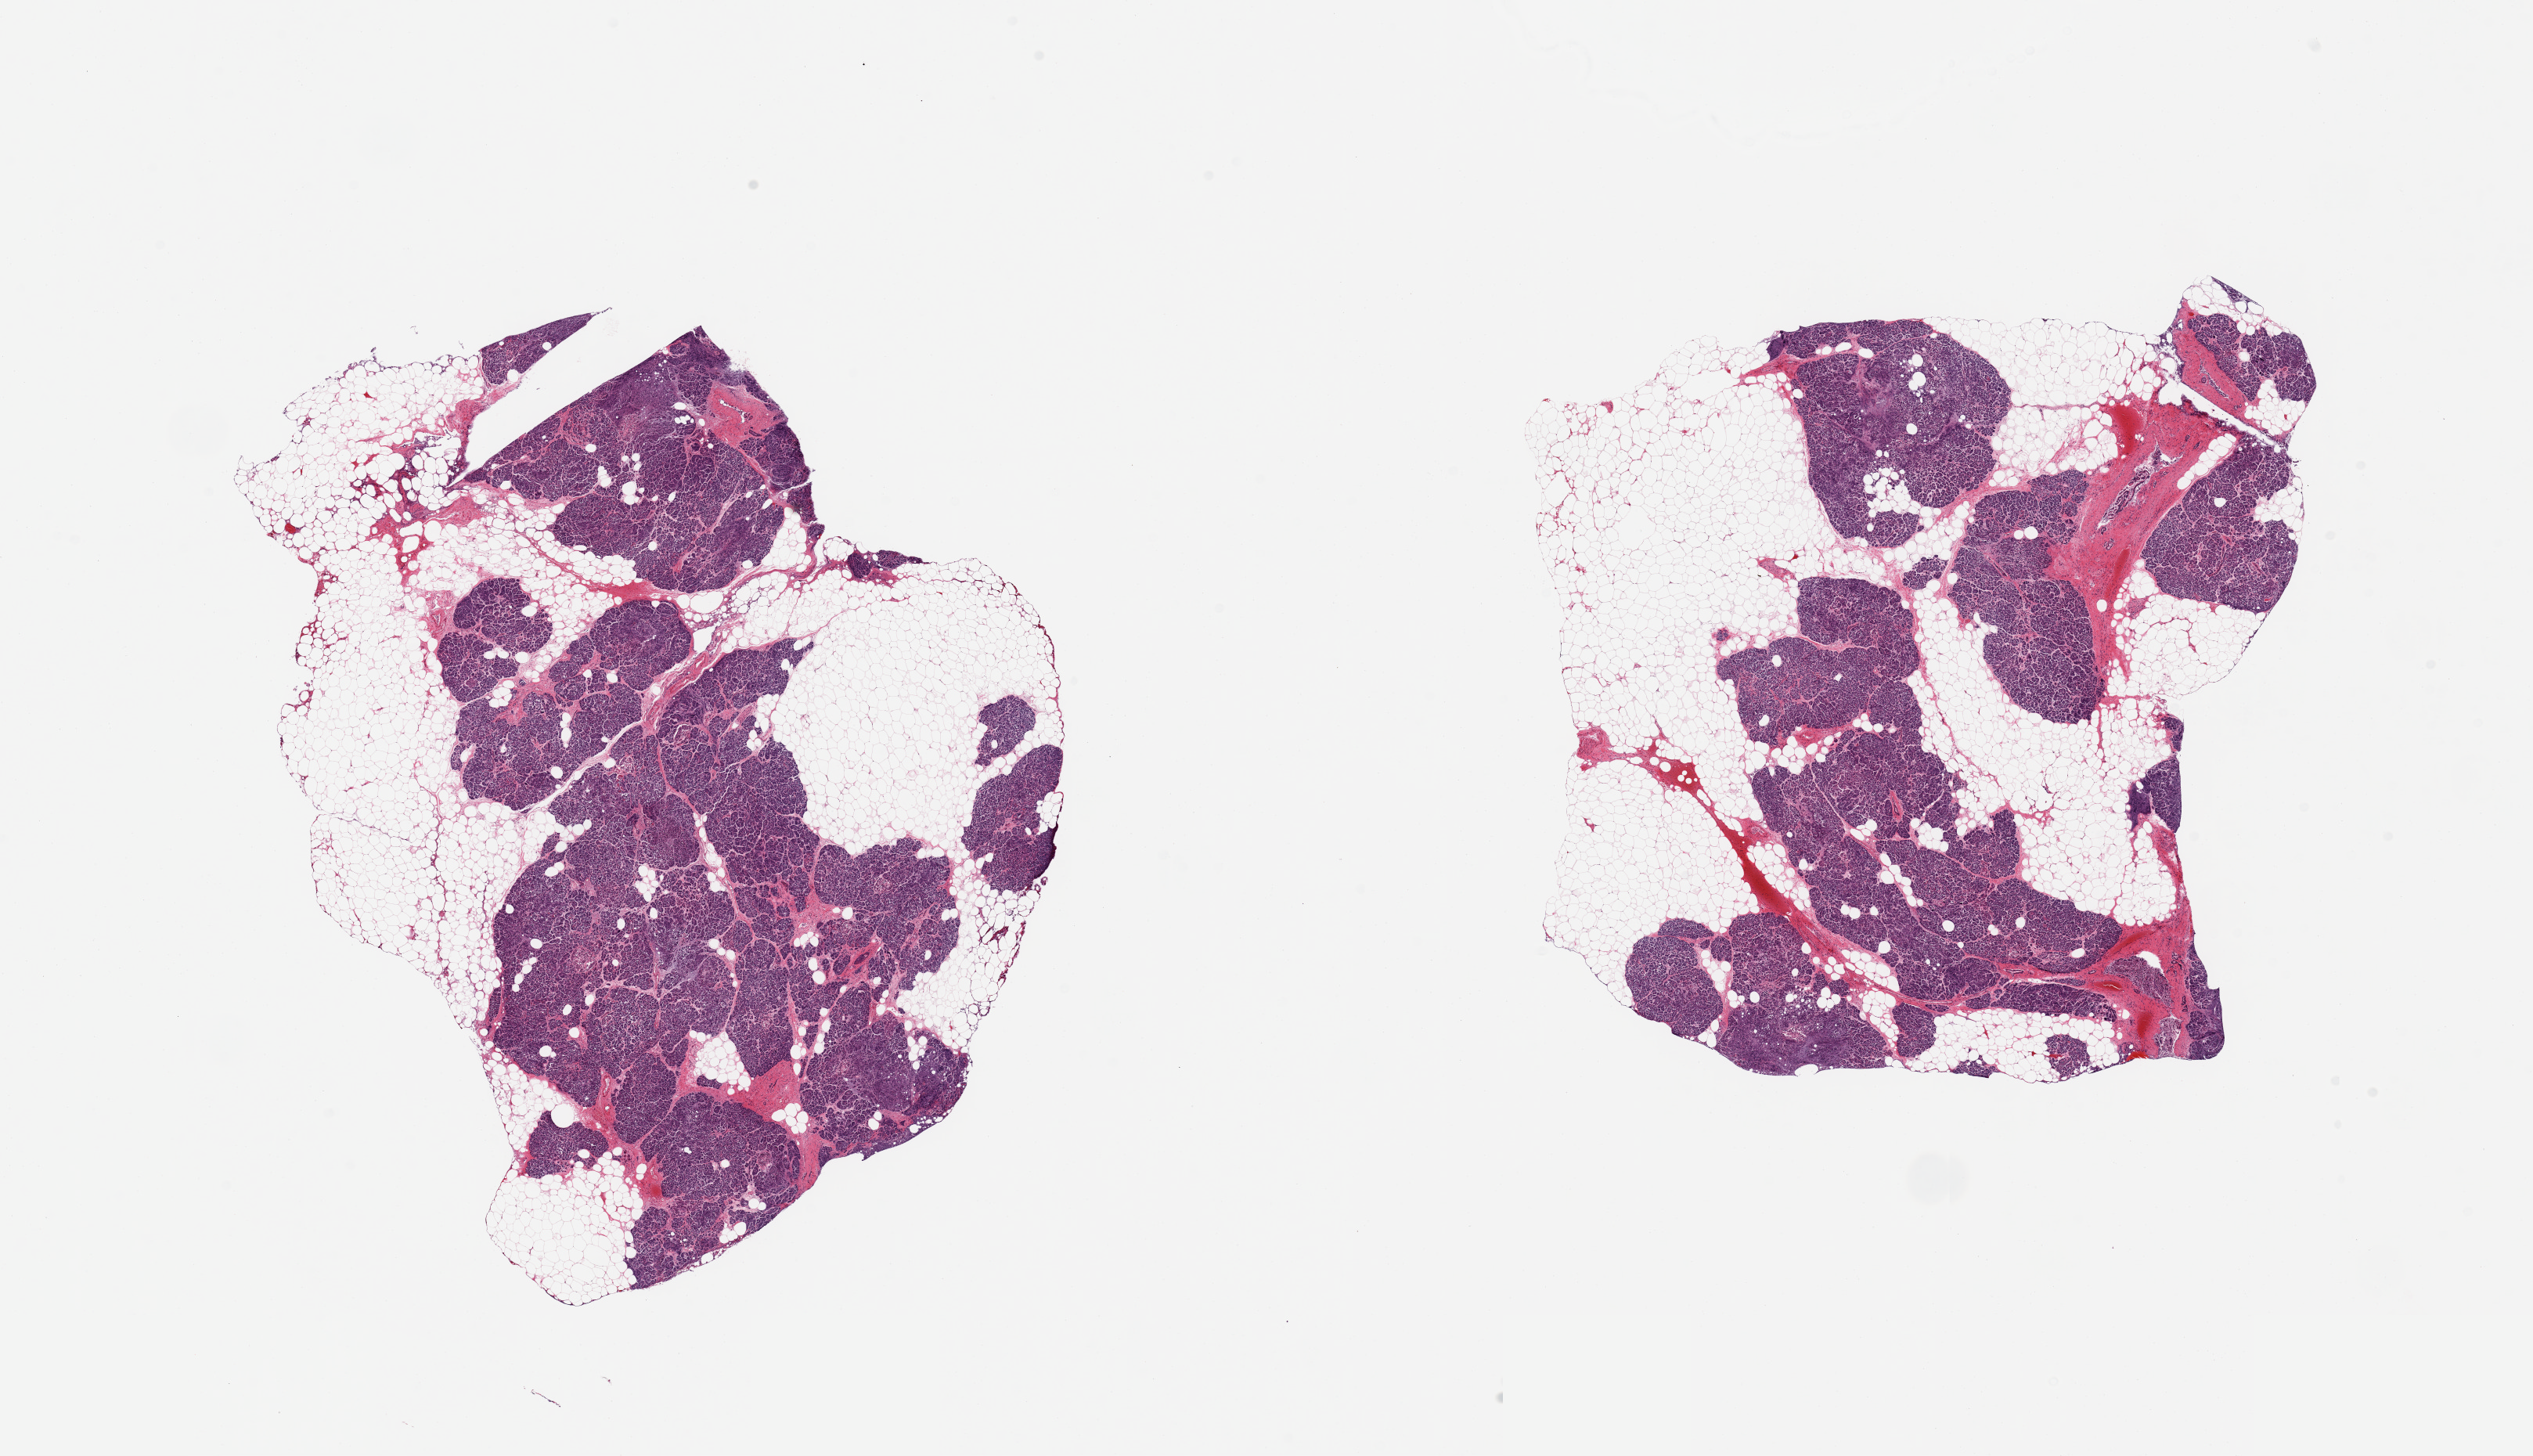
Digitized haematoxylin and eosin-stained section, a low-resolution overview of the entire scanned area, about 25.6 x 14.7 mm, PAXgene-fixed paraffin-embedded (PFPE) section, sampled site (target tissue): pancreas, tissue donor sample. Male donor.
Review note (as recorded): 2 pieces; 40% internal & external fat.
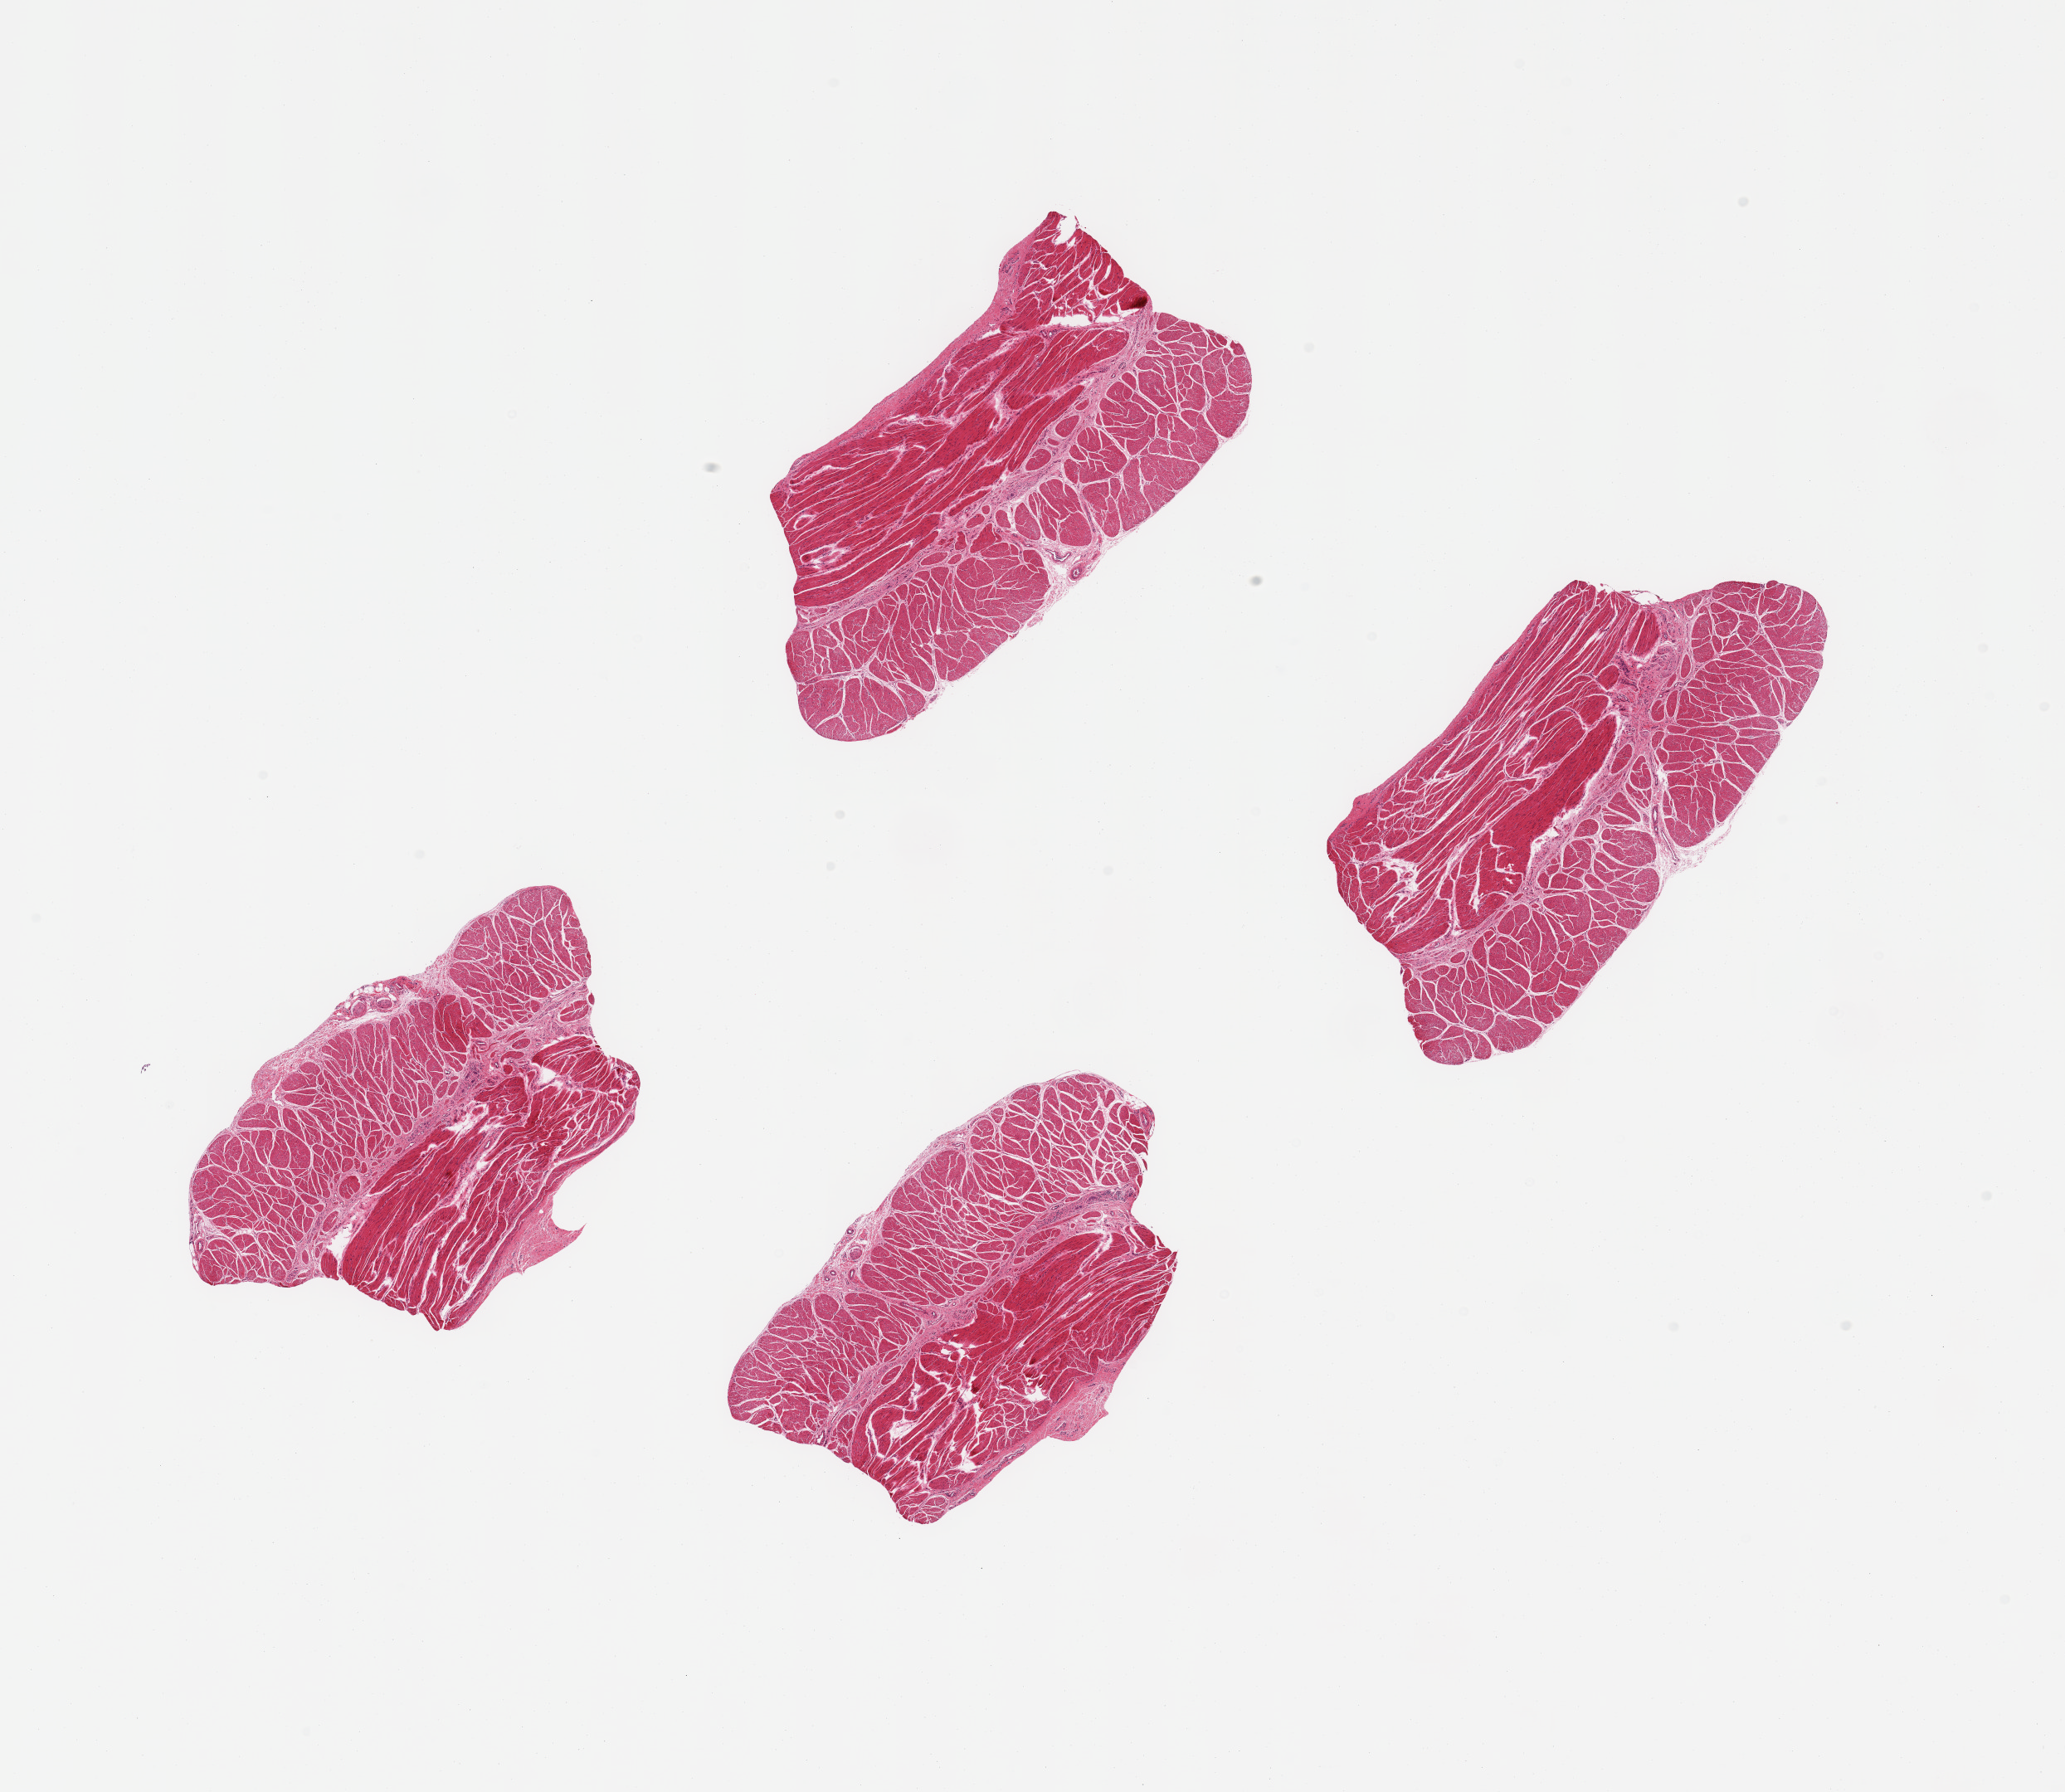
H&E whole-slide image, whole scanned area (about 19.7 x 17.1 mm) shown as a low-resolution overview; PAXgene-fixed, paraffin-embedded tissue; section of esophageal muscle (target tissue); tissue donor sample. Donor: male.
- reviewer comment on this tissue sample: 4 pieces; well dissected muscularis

Exercise aim
Repeat, exactly and only, the lines from the one containing "Review note (as" through the final line of the data, both ends included, leaving out any picture.

Output below
Review note (as recorded): 2 pieces; 40% internal & external fat.
H&E whole-slide image, whole scanned area (about 19.7 x 17.1 mm) shown as a low-resolution overview; PAXgene-fixed, paraffin-embedded tissue; section of esophageal muscle (target tissue); tissue donor sample. Donor: male.
- reviewer comment on this tissue sample: 4 pieces; well dissected muscularis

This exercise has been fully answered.